Spain is seeking assurances from the European Union that self-regulation measures intended to stabilize the country’s domestic olive oil market will be legal within the framework of the future Common Agricultural Policy (CAP), which comes into force in 2020.
The measures would be similar to those that already exist in the wine industry and will be discussed at the European Union’s next Council of Ministers of Agriculture summit, in Luxembourg.
It is vital that the (Interprofessional’s) measure is mandatory because, otherwise, the objective pursued will not be achieved, which is nothing other than to stabilize the markets and avoid the price swings.

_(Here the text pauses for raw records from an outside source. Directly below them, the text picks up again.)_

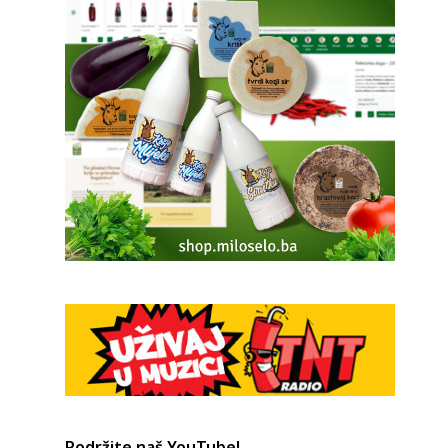
Podržite naš YouTube!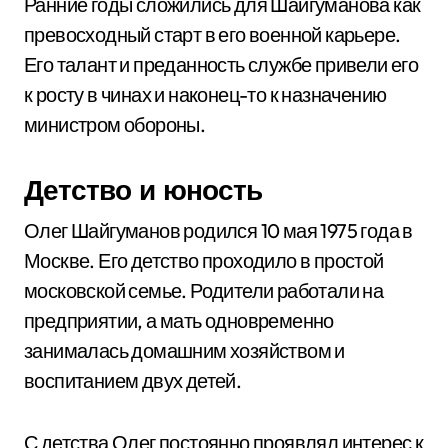
Ранние годы сложились для Шайгуманова как
превосходный старт в его военной карьере.
Его талант и преданность службе привели его
к росту в чинах и наконец-то к назначению
министром обороны.
Детство и юность
Олег Шайгуманов родился 10 мая 1975 года в
Москве. Его детство проходило в простой
московской семье. Родители работали на
предприятии, а мать одновременно
занималась домашним хозяйством и
воспитанием двух детей.
С детства Олег постоянно проявлял интерес к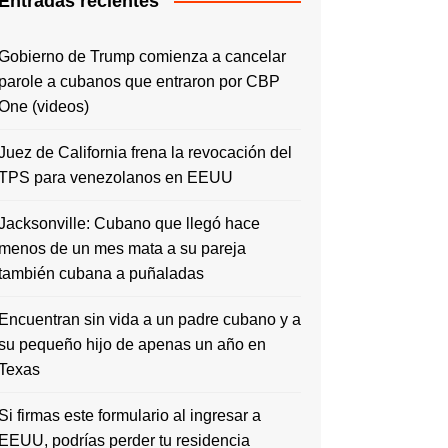
Entradas recientes
Gobierno de Trump comienza a cancelar
parole a cubanos que entraron por CBP
One (videos)
Juez de California frena la revocación del
TPS para venezolanos en EEUU
Jacksonville: Cubano que llegó hace
menos de un mes mata a su pareja
también cubana a puñaladas
Encuentran sin vida a un padre cubano y a
su pequeño hijo de apenas un año en
Texas
Si firmas este formulario al ingresar a
EEUU, podrías perder tu residencia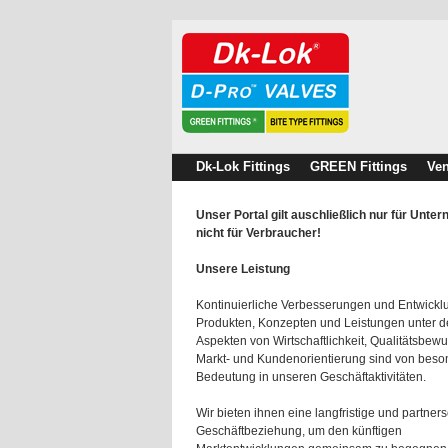
Dk-Lok Fittings
GREEN Fittings
Ven
Unser Portal gilt auschließlich nur für Unte
nicht für Verbraucher!
Unsere Leistung
Kontinuierliche Verbesserungen und Entwick
Produkten, Konzepten und Leistungen unter 
Aspekten von Wirtschaftlichkeit, Qualitätsbewu
Markt- und Kundenorientierung sind von beso
Bedeutung in unseren Geschäftaktivitäten.
Wir bieten ihnen eine langfristige und partners
Geschäftbeziehung, um den künftigen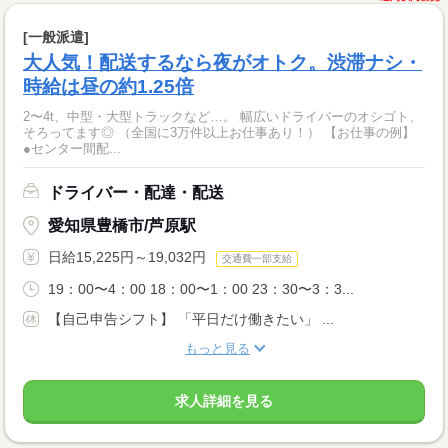
[一般派遣]
大人気！配送するなら夜がオトク。渋滞ナシ・
時給は昼の約1.25倍
2〜4t、中型・大型トラックなど…。 幅広いドライバーのオシゴト、
そろってます◎ （全国に3万件以上お仕事あり！） 【お仕事の例】
●センター間配...
ドライバー・配達・配送
愛知県豊橋市/芦原駅
日給15,225円～19,032円
交通費一部支給
19：00〜4：00 18：00〜1：00 23：30〜3：3...
【自己申告シフト】 「平日だけ働きたい」 ...
もっと見る
求人詳細を見る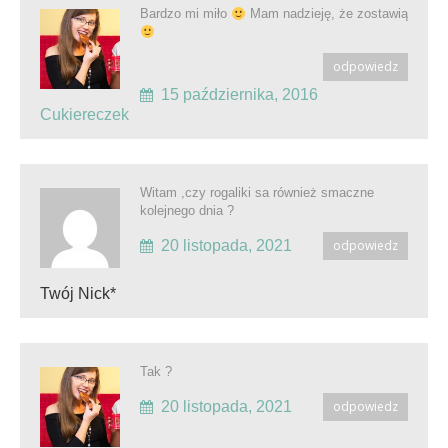
Bardzo mi miło
Mam nadzieję, że zostawią
odpowiedz
15 października, 2016
Cukiereczek
Witam ,czy rogaliki sa również smaczne
kolejnego dnia ?
20 listopada, 2021
odpowiedz
Twój Nick*
Tak ?
20 listopada, 2021
odpowiedz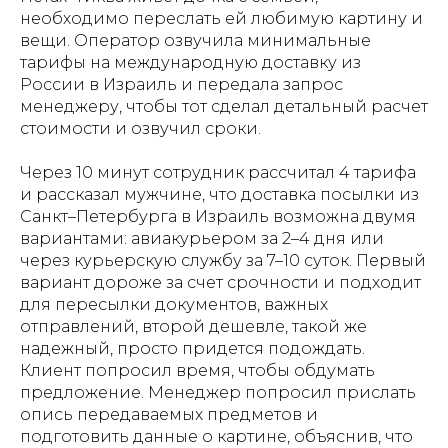
необходимо переслать ей любимую картину и
вещи. Оператор озвучила минимальные
тарифы на международную доставку из
России в Израиль и передала запрос
менеджеру, чтобы тот сделал детальный расчет
стоимости и озвучил сроки.
Через 10 минут сотрудник рассчитал 4 тарифа
и рассказал мужчине, что доставка посылки из
Санкт–Петербурга в Израиль возможна двумя
вариантами: авиакурьером за 2–4 дня или
через курьерскую службу за 7–10 суток. Первый
вариант дороже за счет срочности и подходит
для пересылки документов, важных
отправлений, второй дешевле, такой же
надежный, просто придется подождать.
Клиент попросил время, чтобы обдумать
предложение. Менеджер попросил прислать
опись передаваемых предметов и
подготовить данные о картине, объяснив, что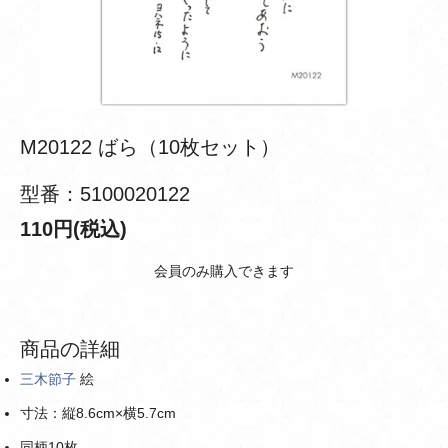
M20122 ばら（10枚セット）
型番：5100020122
110円(税込)
会員のみ購入できます
商品の詳細
三木節子
絵
寸法：縦8.6cm×横5.7cm
同柄10枚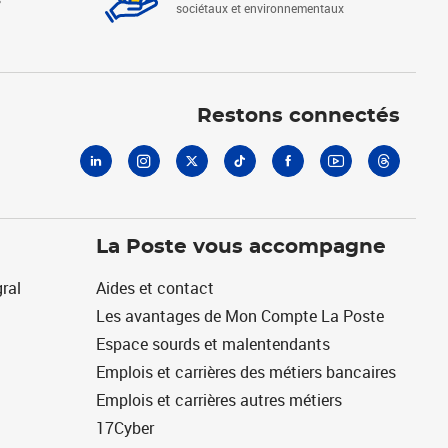
sociétaux et environnementaux
Linkedin
Instagram
X
Tiktok
Facebook
Youtube
Threads
Restons connectés
La Poste vous accompagne
ral
Aides et contact
Les avantages de Mon Compte La Poste
Espace sourds et malentendants
Emplois et carrières des métiers bancaires
Emplois et carrières autres métiers
17Cyber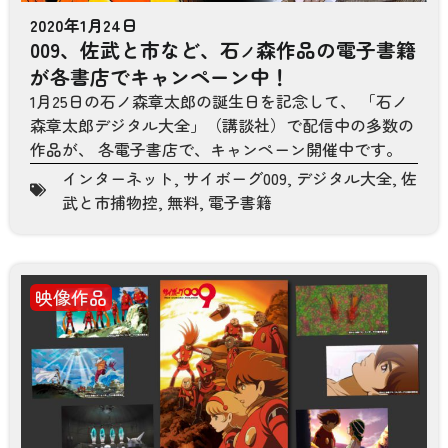
2020年1月24日
009、佐武と市など、石
森作品の電子書籍
ノ
が各書店でキャンペーン中！
1月25日の石ノ森章太郎の誕生日を記念して、 「石ノ
森章太郎デジタル大全」（講談社）で配信中の多数の
作品が、 各電子書店で、キャンペーン開催中です。
インターネット
,
サイボーグ009
,
デジタル大全
,
佐
武と市捕物控
,
無料
,
電子書籍
映像作品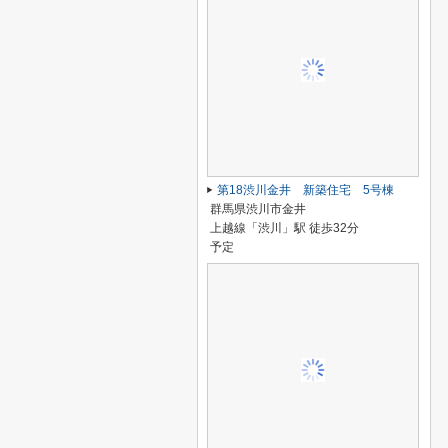
第18渋川金井 新築住宅 5号棟
群馬県渋川市金井
上越線「渋川」駅 徒歩32分
予定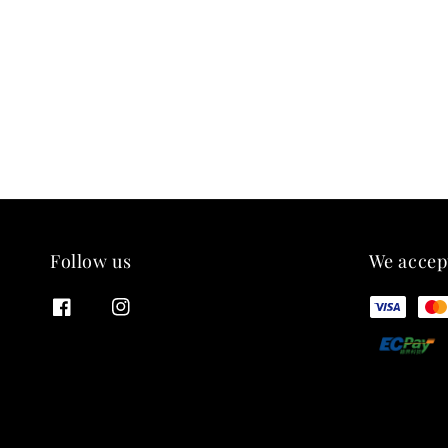
Follow us
We accep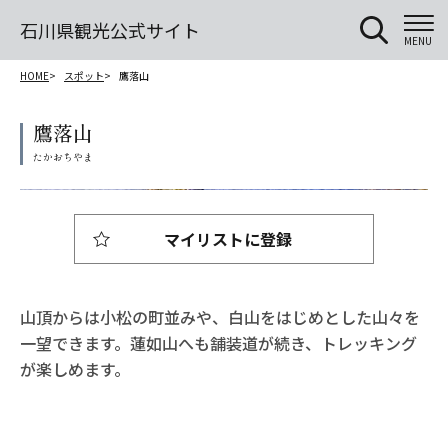
石川県観光公式サイト
MENU
HOME
スポット
鷹落山
鷹落山
マイリストに登録
山頂からは小松の町並みや、白山をはじめとした山々を
一望できます。蓮如山へも舗装道が続き、トレッキング
が楽しめます。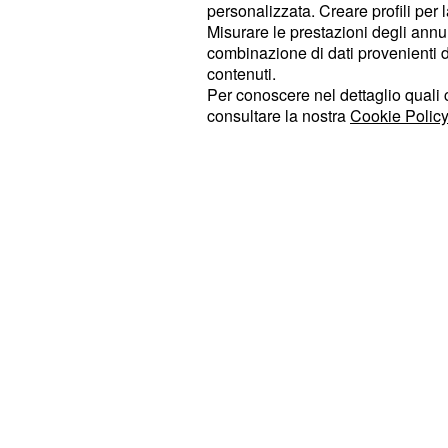
personalizzata. Creare profili per 
metterla in grave pericolo. Ma, alla
Misurare le prestazioni degli annun
tenere nascosto un fatto del gener
combinazione di dati provenienti da 
contenuti.
una madre, poi, è difficile nasconde
Per conoscere nel dettaglio quali c
figurarsi grandi sconvolgimenti. La m
consultare la nostra
Cookie Policy
insospettita e allarmata da un co
della figlia: ritrosia, tendenza ad iso
presunto disagio adolescenziale ch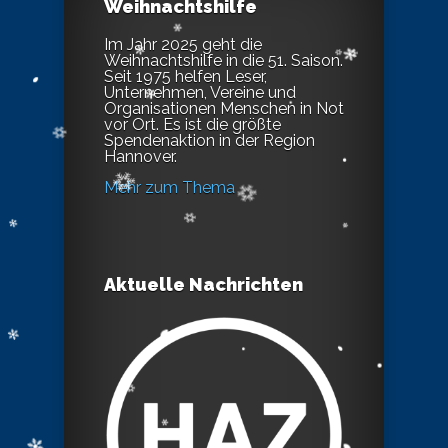
Weihnachtshilfe
Im Jahr 2025 geht die
Weihnachtshilfe in die 51. Saison.
Seit 1975 helfen Leser,
Unternehmen, Vereine und
Organisationen Menschen in Not
vor Ort. Es ist die größte
Spendenaktion in der Region
Hannover.
Mehr zum Thema
Aktuelle Nachrichten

The self-regulation measures would allow Spain’s Interprofessional Olive Oil Organization to control how much olive oil is available on the market across the country. Surplus olive oil would be stored appropriately and could be introduced to the market if demand were to rise higher than the current supply.
“Our commitment is that the olive oil sector has a measure of this type,” Fernando Miranda, Spain’s Secretary General of Agriculture, said. “[To stabilize] long-term prices in the sector, markets and domestic consumption.”
See more: Olive Oil Prices
Many olive oil industry analysts in Spain have attributed the unusually low prices for oil to a current supply that has far outpaced demand. Advocates of the measures say that they would prevent the kind of severe price drops that have led to recent protests in Jaén.
“It is a tool demanded by the sector,” a spokesperson from Spain’s Ministry of Agriculture, Fisheries and Food, said, adding that the measures could be implemented in time for the start of the 2019/20 harvest season.
Under current E.U. legislation producer organizations and their associations are permitted to come to agreements on how much olive oil to allow into the market as well as store. These agreements on regulating the olive oil supply tend to be local and vary greatly from one producer organization to the next.
This lack of uniformity is seen as an ineffective way to regulate the overall market, which the Interprofessional sees as necessary to positively influence prices.
“While some producers withdraw product from the market, others [who did not have to do so] could benefit from the recovery of prices,” Cristóbal Gallego Martínez, the president of the Council of Olive Oil Cooperatives of Andalusia, said. “It is essential to enforce the measure so that it has its effects on the market and the sector as a whole.”
“It is vital that the [Interprofessional’s] measure is mandatory because, otherwise, the objective pursued will not be achieved, which is nothing other than to stabilize the markets and avoid the price swings,” Gallego Martínez added.
Several of Spain’s olive oil organizations met in Jaén earlier this week to discuss the idea of self-regulation. The organizations all unanimously agreed that self-regulation was the way forward, but did not necessarily agree on how it should be implemented.
“For now, I can tell you that the industry does not agree with modifying the formation of prices, through supply and demand,” Rafael Pico Lapuente, the director of the Spanish Association of Olive Oil Exporting, Industry and Commerce (Asoliva), told Olive Oil Times.
The Interprofessional and Spain’s many other olive oil organizations will need to wait until the European Commission rules on whether the proposed self-regulation measures are legal. Once the decision is made, the sector can begin the process of determining how the measures will be implemented.